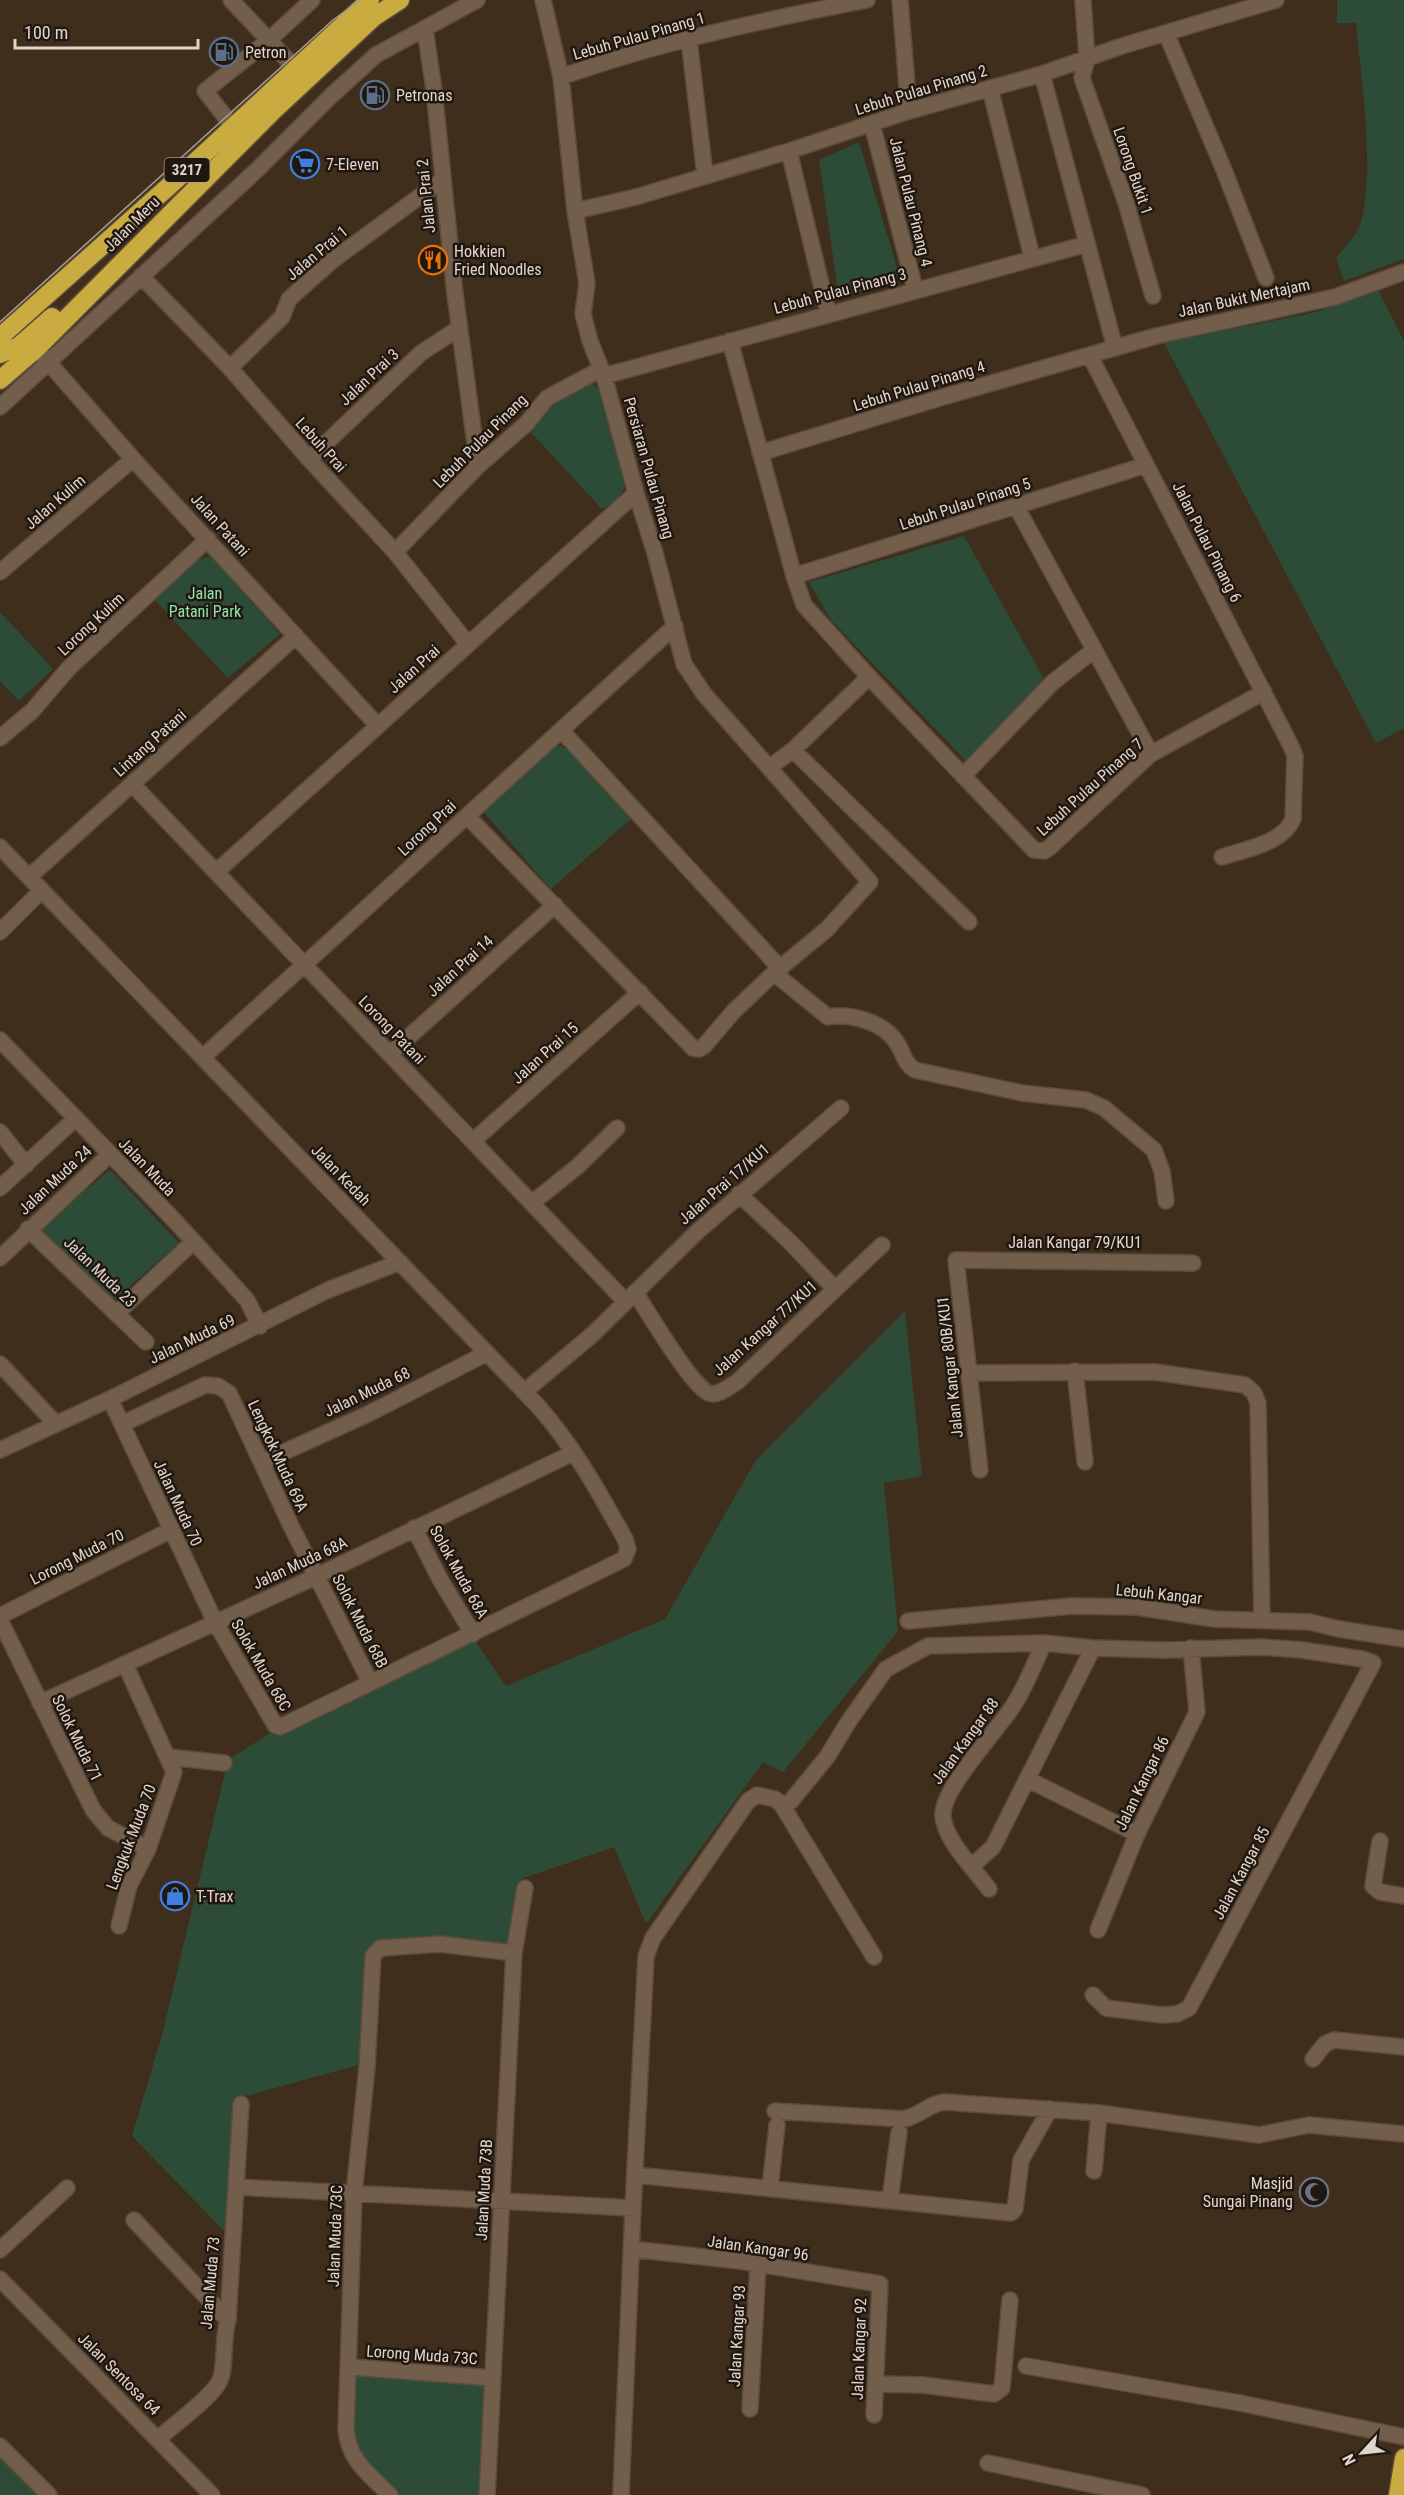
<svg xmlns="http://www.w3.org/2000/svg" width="1404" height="2495" font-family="'Roboto Condensed',sans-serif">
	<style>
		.green { fill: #2c4c37 }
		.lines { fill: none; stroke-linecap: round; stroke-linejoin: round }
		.minor-casing { stroke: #5a4b3b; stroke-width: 18 }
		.highway-casing { stroke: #5a4b3b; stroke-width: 21 }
		.minor { stroke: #725e4a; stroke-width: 15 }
		.highway { stroke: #c9ab3f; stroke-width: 18 }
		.tram { stroke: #ab9d90; stroke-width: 1.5 }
		.labels { text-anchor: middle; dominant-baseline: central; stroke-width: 5; stroke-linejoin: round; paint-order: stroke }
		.shield { fill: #201810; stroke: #a79c92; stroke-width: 1.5 }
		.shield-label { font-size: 15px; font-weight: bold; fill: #e1d5ca }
		.street-label { font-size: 16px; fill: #e1d5ca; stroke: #201810 }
		.poi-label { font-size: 16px; fill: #e1d5ca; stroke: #201810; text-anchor: start }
		.park-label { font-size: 16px; fill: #8fe3ac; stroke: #201810 }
	</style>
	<rect width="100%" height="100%" fill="#402e1c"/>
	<!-- green -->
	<path class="green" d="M 1337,0 L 1404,0 L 1404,259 L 1344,281 L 1336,258 C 1343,249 1356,236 1360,225 C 1376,173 1361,79 1356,23 L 1337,23 Z
		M 859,142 L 901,281 L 839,297 L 819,160 Z
		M 1378,290 L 1404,341 L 1404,728 L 1376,743 L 1164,343 L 1316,312 Z
		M 583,383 L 591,383 L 598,388 L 625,486 C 620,497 614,504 602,509 L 527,428 L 548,406 Z
		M 964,536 L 1044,679 L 966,761 L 831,620 L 809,582 Z
		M 211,556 L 280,634 L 228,678 L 153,598 L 197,560 Z
		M 0,612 L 53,669 L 19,701 L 0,681 Z
		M 554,743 L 572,752 L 632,818 L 551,889 L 483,811 Z
		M 110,1170 L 179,1243 L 113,1301 L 38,1229 Z
		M 905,1311 L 922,1476 L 884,1483 L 898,1631 L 783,1772 L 763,1762 L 646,1924 L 614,1847 L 521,1879 L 519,1883 L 511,1946 L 381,1946 L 362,2064 L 239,2098 L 232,2239 L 132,2136 L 162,2035 L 228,1760 L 272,1732 L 471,1635 L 506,1686 L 665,1619 L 756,1460 Z
		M 350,2367 L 492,2378 L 487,2495 L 390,2495 L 348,2447 Z
		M 0,2456 L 40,2495 L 0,2495 Z"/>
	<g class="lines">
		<!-- minor casing -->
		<g class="minor-casing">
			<path id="minor" d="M 231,0 L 295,68
				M 900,0 L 909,111
				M 1083,0 L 1087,58 L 1082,78 L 1126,203 L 1153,296
				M 425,29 L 434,90 L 455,294 L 478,466
				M 1166,33 L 1224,170 L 1266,278
				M 689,40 L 705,175
				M 1042,74 L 1115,348
				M 561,77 C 660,42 764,20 867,0
				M 990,88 L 1032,257
				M 872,124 L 915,289
				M 233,127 L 205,91 L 268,41 L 312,0
				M 789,151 L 828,313
				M 575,211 L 636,197 L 789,151 L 909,111 L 1042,74 L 1122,46 L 1276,0
				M 141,276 L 230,368 L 309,459 L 395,552 L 468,644
				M 730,341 L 794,576 L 804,605 L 869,677 L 1034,850 L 1044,851 L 1049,848 L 1151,754 L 1264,692
				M 42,355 L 133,459 L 378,726
				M 1090,356 L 1291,746 L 1295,756 L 1293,819 C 1282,844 1246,849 1222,857
				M 230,368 L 282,317 L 289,299 L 333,260 L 442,180
				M 604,376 L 1087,244
				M 0,407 L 260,167 L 332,95 L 376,55 L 477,0
				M 760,453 L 943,397 L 1156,336 L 1335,297 L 1404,272
				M 309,459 L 421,353 L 459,328
				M 1016,506 L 1151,754
				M 395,552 L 478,466 L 527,423 L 547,398 L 601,369
				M 0,572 L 133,459
				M 794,576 L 1146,465
				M 561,730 L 781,969
				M 0,738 L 32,711 L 69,668 L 208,539
				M 793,750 L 969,922
				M 770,767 L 793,750 L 869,677
				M 963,776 L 1052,683 L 1094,650
				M 132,784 L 625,1301
				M 467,816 L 693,1048 L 699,1049 L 704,1046 L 734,1011 L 774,973 L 827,929 L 870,882 L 704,694 L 684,664 L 655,553 L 636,493 L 604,376 L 590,341 L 583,314 L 587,283 L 575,211 L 561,77 L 543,0
				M 0,847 L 537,1405 C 573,1445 599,1492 625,1539 L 628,1549 L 624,1559 L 280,1727 L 275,1725 L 215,1622 L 110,1399
				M 216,872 L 636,493
				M 29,877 L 296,636
				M 0,932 L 41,891
				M 774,973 L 828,1017 C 851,1013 884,1022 897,1043 C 904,1054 904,1063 915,1070 L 1022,1093 L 1086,1100 L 1104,1108 L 1154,1150 L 1162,1171 L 1166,1201
				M 0,1040 L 175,1221 L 247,1300 L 260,1326
				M 390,1054 L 555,905
				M 203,1057 L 675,626
				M 0,1132 L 26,1165
				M 473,1141 L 640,992
				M 0,1188 L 75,1119
				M 739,1194 L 790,1242 L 835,1289
				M 532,1203 L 578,1166 L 617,1128
				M 28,1229 L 146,1342
				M 0,1258 L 110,1154
				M 635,1292 C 646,1309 696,1394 712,1394 C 721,1394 730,1386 737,1382 L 882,1245
				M 117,1313 L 192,1243
				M 0,1364 L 56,1424
				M 1075,1371 L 1085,1462
				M 970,1373 L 1155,1372 L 1245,1385 L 1254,1393 L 1258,1403 L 1262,1619
				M 524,1392 L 593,1334 L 697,1232 L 841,1108
				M 122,1424 L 205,1385 L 218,1386 L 229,1393 L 291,1526 L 370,1682
				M 0,1450 L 110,1399 L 328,1290 L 400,1262
				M 262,1462 L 368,1414 L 487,1353
				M 980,1470 L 956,1260 L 1193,1263
				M 414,1528 L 441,1581 L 473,1634
				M 0,1616 L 171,1530
				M 0,1620 L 93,1810 L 108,1828 L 148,1849
				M 908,1621 L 1072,1606 L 1137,1607 L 1214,1619 L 1310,1622 L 1339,1629 L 1404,1639
				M 40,1703 L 317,1576 L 573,1453
				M 169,1757 L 224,1763
				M 1027,1779 L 1137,1834
				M 782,1805 L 874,1957
				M 1380,1841 L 1373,1886 L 1380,1892 L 1404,1896
				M 972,1866 L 993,1847 L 1093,1648
				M 989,1889 C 975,1870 944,1839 943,1816 C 941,1790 995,1733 1011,1709 C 1025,1689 1034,1664 1044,1643
				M 119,1926 L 129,1886 L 148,1849 L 174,1772 L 125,1664
				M 1098,1930 L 1137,1834 L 1197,1712 L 1191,1648
				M 1093,1995 L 1106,2008 L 1162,2015 L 1177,2014 L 1189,2008 L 1373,1663
				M 1313,2059 L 1325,2044 L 1334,2040 L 1404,2047
				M 775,2111 L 903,2119 C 919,2117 929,2103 945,2102 L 1099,2113 L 1259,2135 L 1309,2125 L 1404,2134
				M 1094,2171 L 1099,2113
				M 635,2175 L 1011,2213 L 1015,2209 L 1021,2160 L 1050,2109
				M 237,2187 L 633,2208
				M 770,2188 L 777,2125
				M 890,2200 L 899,2132
				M 134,2220 L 228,2320
				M 631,2249 L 740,2261 L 880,2284 L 874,2415
				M 0,2250 L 67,2188
				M 0,2279 L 212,2495
				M 1026,2366 L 1240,2403 L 1404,2437
				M 350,2367 L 492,2378
				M 877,2384 L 923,2385 L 994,2394 L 1002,2388 L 1010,2300
				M 750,2409 L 758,2265
				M 158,2439 C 172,2426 214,2396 220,2380 C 226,2368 222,2338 228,2320 L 241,2104
				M 0,2446 L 49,2495
				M 988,2463 L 1142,2495
				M 390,2495 C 369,2474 349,2461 346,2430 L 354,2193 L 367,2067 L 373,1956 L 380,1948 L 440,1944 L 514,1953
				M 487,2495 L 514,1953 L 525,1888
				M 621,2495 L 633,2208 L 646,1956 L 653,1938 L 748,1801 L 757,1795 L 775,1799 L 782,1805 L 791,1801 L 827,1757 L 849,1721 L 886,1669 L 928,1646 L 1044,1643 L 1093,1648 L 1161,1650 L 1261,1647 L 1302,1650 L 1362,1659 L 1373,1663"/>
		</g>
		<!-- highway casing -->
		<g class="highway-casing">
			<path id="highway" d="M 0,337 L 178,178 L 370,0
				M 0,354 L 19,346 L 52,317
				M 0,380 L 36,349 L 273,111 L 374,17 L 400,0
				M 1398,2495 L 1404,2458"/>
		</g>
		<!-- minor -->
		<use href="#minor" class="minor"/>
		<!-- highway -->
		<use href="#highway" class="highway"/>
		<!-- tram -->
		<path class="tram" d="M 0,322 L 333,20 L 361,0"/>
	</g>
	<!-- icons -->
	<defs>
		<g id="fuel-ring" transform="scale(1.5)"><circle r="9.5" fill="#201810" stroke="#5c6f8a" stroke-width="1.5"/><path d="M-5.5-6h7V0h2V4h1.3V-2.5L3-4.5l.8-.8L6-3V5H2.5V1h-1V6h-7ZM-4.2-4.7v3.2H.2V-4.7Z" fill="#5c6f8a"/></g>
		<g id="supermarket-ring" transform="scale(1.5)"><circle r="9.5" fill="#201810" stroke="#3f7fe0" stroke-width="1.5"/><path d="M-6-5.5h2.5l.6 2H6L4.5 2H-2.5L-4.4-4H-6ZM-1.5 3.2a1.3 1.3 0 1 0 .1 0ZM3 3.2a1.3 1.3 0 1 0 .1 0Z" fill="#3f7fe0"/></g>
		<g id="restaurant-ring" transform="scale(1.5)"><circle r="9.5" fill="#201810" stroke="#e8710a" stroke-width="1.5"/><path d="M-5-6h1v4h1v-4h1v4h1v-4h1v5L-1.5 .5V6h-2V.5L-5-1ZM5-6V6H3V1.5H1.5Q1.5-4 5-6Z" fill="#e8710a"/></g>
		<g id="shop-ring" transform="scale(1.5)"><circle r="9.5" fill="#201810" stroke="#3f7fe0" stroke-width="1.5"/><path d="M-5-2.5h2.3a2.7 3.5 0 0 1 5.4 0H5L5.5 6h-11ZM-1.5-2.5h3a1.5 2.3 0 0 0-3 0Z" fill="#3f7fe0"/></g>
		<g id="mosque-ring" transform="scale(1.5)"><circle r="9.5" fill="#201810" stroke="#6b7280" stroke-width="1.5"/><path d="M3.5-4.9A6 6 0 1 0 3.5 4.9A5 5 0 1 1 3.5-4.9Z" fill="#6b7280"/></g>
	</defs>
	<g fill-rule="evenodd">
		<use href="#fuel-ring" x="224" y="52"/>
		<use href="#fuel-ring" x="375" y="95"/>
		<use href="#supermarket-ring" x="305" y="164"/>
		<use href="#restaurant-ring" x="433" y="260"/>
		<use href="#shop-ring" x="175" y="1896"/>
		<use href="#mosque-ring" x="1314" y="2192"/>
	</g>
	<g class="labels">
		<!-- shield labels -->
		<rect class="shield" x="164.5" y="158" width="45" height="24" rx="4.5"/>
		<g class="shield-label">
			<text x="187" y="170">3217</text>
		</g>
		<!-- street labels -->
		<g class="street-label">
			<text transform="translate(639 36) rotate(-16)">Lebuh Pulau Pinang 1</text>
			<text transform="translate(921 90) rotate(-17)">Lebuh Pulau Pinang 2</text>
			<text transform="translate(1133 171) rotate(71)">Lorong Bukit 1</text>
			<text transform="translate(426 196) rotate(-96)">Jalan Prai 2</text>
			<text transform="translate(911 202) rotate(76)">Jalan Pulau Pinang 4</text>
			<text transform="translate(132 224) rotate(-45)">Jalan Meru</text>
			<text transform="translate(317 253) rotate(-40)">Jalan Prai 1</text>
			<text transform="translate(840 291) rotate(-15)">Lebuh Pulau Pinang 3</text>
			<text transform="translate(1244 298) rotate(-12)">Jalan Bukit Mertajam</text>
			<text transform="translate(369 377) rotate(-43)">Jalan Prai 3</text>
			<text transform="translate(919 386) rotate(-17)">Lebuh Pulau Pinang 4</text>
			<text transform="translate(480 441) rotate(-45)">Lebuh Pulau Pinang</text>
			<text transform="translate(321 445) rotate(48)">Lebuh Prai</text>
			<text transform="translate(649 468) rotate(74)">Persiaran Pulau Pinang</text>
			<text transform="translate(55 502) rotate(-41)">Jalan Kulim</text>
			<text transform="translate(965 504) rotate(-18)">Lebuh Pulau Pinang 5</text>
			<text transform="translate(220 525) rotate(48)">Jalan Patani</text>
			<text transform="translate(1207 542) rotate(63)">Jalan Pulau Pinang 6</text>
			<text transform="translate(91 624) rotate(-43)">Lorong Kulim</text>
			<text transform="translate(414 669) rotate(-42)">Jalan Prai</text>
			<text transform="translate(150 743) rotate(-42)">Lintang Patani</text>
			<text transform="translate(1090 787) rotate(-42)">Lebuh Pulau Pinang 7</text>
			<text transform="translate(427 828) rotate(-43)">Lorong Prai</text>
			<text transform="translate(460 966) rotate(-42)">Jalan Prai 14</text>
			<text transform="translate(392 1030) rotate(46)">Lorong Patani</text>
			<text transform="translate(545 1053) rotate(-42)">Jalan Prai 15</text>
			<text transform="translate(147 1167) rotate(46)">Jalan Muda</text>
			<text transform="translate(341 1175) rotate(46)">Jalan Kedah</text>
			<text transform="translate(55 1180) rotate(-43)">Jalan Muda 24</text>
			<text transform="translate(724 1184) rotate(-41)">Jalan Prai 17/KU1</text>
			<text x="1075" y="1242">Jalan Kangar 79/KU1</text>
			<text transform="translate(100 1272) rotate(44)">Jalan Muda 23</text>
			<text transform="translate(765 1328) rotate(-42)">Jalan Kangar 77/KU1</text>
			<text transform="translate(192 1339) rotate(-26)">Jalan Muda 69</text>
			<text transform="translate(950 1367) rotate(-96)">Jalan Kangar 80B/KU1</text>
			<text transform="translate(367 1392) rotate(-26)">Jalan Muda 68</text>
			<text transform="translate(278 1456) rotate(65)">Lengkok Muda 69A</text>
			<text transform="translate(178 1503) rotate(65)">Jalan Muda 70</text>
			<text transform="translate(77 1557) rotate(-27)">Lorong Muda 70</text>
			<text transform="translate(300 1563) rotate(-25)">Jalan Muda 68A</text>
			<text transform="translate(459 1572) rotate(61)">Solok Muda 68A</text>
			<text transform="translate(1159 1594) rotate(6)">Lebuh Kangar</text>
			<text transform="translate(360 1621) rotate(63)">Solok Muda 68B</text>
			<text transform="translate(261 1665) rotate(60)">Solok Muda 68C</text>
			<text transform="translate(77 1738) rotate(64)">Solok Muda 71</text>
			<text transform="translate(965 1741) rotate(-54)">Jalan Kangar 88</text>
			<text transform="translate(1142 1783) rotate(-64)">Jalan Kangar 86</text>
			<text transform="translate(131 1837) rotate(-69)">Lengkuk Muda 70</text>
			<text transform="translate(1241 1873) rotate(-62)">Jalan Kangar 85</text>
			<text transform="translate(484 2190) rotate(-87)">Jalan Muda 73B</text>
			<text transform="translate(335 2236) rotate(-88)">Jalan Muda 73C</text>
			<text transform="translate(758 2248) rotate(8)">Jalan Kangar 96</text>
			<text transform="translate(210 2283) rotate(-85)">Jalan Muda 73</text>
			<text transform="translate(737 2336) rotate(-87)">Jalan Kangar 93</text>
			<text transform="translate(859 2349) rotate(-88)">Jalan Kangar 92</text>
			<text transform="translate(422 2355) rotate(4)">Lorong Muda 73C</text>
			<text transform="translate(119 2374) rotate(45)">Jalan Sentosa 64</text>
		</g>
		<!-- poi labels -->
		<g class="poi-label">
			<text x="245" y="52">Petron</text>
			<text x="396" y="95">Petronas</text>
			<text x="326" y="164">7-Eleven</text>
			<text x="454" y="251">Hokkien<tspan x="454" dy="18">Fried Noodles</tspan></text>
			<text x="196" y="1896">T-Trax</text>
			<text x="1293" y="2183" text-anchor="end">Masjid<tspan x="1293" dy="18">Sungai Pinang</tspan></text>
		</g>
		<!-- park labels -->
		<g class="park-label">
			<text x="205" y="593">Jalan<tspan x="205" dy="18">Patani Park</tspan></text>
		</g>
	</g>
	<!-- north arrow -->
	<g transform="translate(1362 2453) rotate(243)" stroke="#201810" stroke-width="4.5" paint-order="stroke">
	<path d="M0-4.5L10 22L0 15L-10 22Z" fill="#e1d5ca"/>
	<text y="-9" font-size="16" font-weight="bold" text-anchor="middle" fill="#e1d5ca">N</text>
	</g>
	<!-- scale -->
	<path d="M15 39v9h183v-9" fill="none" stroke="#e1d5ca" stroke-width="3"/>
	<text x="24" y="39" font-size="18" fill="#e1d5ca" stroke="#201810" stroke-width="4.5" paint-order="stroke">100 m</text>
</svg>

_Task requirements_
Extract from the data every line where "lines" shows up.

_Exercise output_
		.lines { fill: none; stroke-linecap: round; stroke-linejoin: round }
	<g class="lines">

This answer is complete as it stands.